Ma lo stesso fiore avrebbe anche la capacità di proteggere gli esseri umani dalle cattiverie degli esseri soprannaturali e di essere nocivo per chi lo distrugge o tenta di coglierlo perché all’interno ci dormirebbero proprio le fate. Specialmente in Gran Bretagna e paesi limitrofi la Digitale è protagonista di numerose storie che coinvolgono proprio il piccolo popolo.
Una leggenda inglese spiegherebbe il perché la Digitale sia chiamata foxglove, guanto di volpe. Sarebbero state le fate a dare alle volpi il fiore affinché lo infilassero nelle zampe per diminuire il rumore e non essere catturate nelle battute di caccia. A meno che foxglove non derivi, come suggeriscono alcuni, da Folk’s glove, guanto del popolo, inteso come piccolo popolo. Le diverse creature che lo compongono, incluse le fate, hanno spesso una natura ambigua, per certi versi benevola, per altri molto dispettosa e anche malvagia.
In letteratura la Digitalis Purpurea è stata molto amata tanto da ispirare diverse composizioni e poesie decadenti. Famosa quella scritta da Giovanni Pascoli ma anche nell’arte la Digitale venne omaggiata, basti pensare al Ritratto del dottor Gachet di Vincent Van Gogh. Si narra che la Digitale venisse usata dalle ianare, donne dotate di poteri magici che vivevano a Benevento, grandi conoscitrici delle erbe.
Come abbiamo visto molte leggende riguardanti la Digitale ruotano intorno al mondo del piccolo popolo, in particolare alle fate. Ma il fiore ha ispirato anche altro genere di storie, per esempio nel foklore locale si riteneva che i fiori di digitale fossero ditali per cucire, mentre altri ci riconobbero le dita guante della Vergine, quasi a voler santificare una pianta in realtà pericolosa.

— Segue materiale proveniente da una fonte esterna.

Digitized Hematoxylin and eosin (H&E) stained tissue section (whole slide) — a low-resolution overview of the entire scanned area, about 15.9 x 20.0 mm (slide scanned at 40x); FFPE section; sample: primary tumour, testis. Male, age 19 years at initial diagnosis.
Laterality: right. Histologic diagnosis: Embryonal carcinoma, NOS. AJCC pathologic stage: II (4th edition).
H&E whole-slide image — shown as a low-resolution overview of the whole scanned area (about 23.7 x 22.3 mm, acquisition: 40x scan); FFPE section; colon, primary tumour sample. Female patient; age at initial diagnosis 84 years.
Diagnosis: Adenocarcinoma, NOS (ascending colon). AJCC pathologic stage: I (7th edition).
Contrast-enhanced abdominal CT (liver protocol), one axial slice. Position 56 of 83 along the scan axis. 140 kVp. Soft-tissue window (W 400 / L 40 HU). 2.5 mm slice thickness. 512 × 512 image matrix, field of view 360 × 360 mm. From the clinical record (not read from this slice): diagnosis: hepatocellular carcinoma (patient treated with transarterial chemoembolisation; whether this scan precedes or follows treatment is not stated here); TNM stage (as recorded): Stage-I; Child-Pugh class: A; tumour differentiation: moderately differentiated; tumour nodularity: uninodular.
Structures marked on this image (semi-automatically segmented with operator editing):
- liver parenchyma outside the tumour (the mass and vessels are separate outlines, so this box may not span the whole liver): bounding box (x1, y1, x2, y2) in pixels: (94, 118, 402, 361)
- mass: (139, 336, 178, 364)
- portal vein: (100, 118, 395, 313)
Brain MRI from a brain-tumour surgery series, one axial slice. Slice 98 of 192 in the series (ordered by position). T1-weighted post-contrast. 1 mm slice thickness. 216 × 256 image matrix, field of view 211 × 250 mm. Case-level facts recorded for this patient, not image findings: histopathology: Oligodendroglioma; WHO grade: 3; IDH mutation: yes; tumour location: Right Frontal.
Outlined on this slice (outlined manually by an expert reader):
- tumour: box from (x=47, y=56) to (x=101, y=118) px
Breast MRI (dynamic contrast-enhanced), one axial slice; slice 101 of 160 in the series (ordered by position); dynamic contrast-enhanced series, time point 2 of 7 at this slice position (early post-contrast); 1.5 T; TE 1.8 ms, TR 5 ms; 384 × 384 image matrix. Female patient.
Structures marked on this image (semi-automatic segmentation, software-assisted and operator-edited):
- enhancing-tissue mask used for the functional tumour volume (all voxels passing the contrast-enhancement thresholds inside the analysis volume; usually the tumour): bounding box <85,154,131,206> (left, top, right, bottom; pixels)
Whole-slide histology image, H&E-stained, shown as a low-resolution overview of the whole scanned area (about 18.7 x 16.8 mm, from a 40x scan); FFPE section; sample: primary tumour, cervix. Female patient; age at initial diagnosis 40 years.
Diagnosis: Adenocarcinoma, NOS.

Poesia di Giovanni Pascoli

digitale
Giovanni Pascoli dedicò alla Digitale una bellissima poesia, ne riportiamo di seguito alcune parti. La poesia decadente è incentrata su due ragazze, una bionda dall’aspetto rassicurante e l’altra bruna dagli occhi ardenti. E’ chiara quindi la contrapposizione tra la donna angelica, pura, innocente, e la donna demoniaca, trasgressiva e sensuale. Dopo una prima parte dedicata al ricordo del convento e della loro infanzia, si passa al presente e alle inquietudini segrete delle due ragazze, in un’atmosfera sacro-profana. La parte conclusiva è pervasa di nuovo dall’innocenza candida che tuttavia viene spezzata dal fiore proibito, che induce in tentazione la parte demoniaca, desiderosa di assaporarne il profumo nonostante si tratti di una pianta velenosa e quindi potenzialmente pericolosa.
Siedono. L’una guarda l’altra. L’una
esile e bionda, semplice di vesti
e di sguardi; ma l’altra, esile e bruna,

l’altra… I due occhi semplici e modesti
fissano gli altri due ch’ardono. «E mai
non ci tornasti?» «Mai!» «Non le vedesti
più?» «Non più, cara.» «Io sì: ci ritornai;
e le rividi le mie bianche suore,
e li rivissi i dolci anni che sai;”

“Maria!» «Rachele!» Questa piange, «Addio!»
dice tra sé, poi volta la parola
grave a Maria, ma i neri occhi no: «Io,»
mormora, «sì: sentii quel fiore. Sola
ero con le cetonie verdi. Il vento
portava odor di rose e di viole a
ciocche. Nel cuore, il languido fermento
d’un sogno che notturno arse e che s’era
all’alba, nell’ignara anima, spento.
Maria, ricordo quella grave sera.
L’aria soffiava luce di baleni
silenzïosi. M’inoltrai leggiera,
cauta, su per i molli terrapieni
erbosi. I piedi mi tenea la folta
erba. Sorridi? E dirmi sentia: Vieni!
Vieni! E fu molta la dolcezza! molta!
tanta, che, vedi… (l’altra lo stupore
alza degli occhi, e vede ora, ed ascolta
con un suo lungo brivido…) si muore!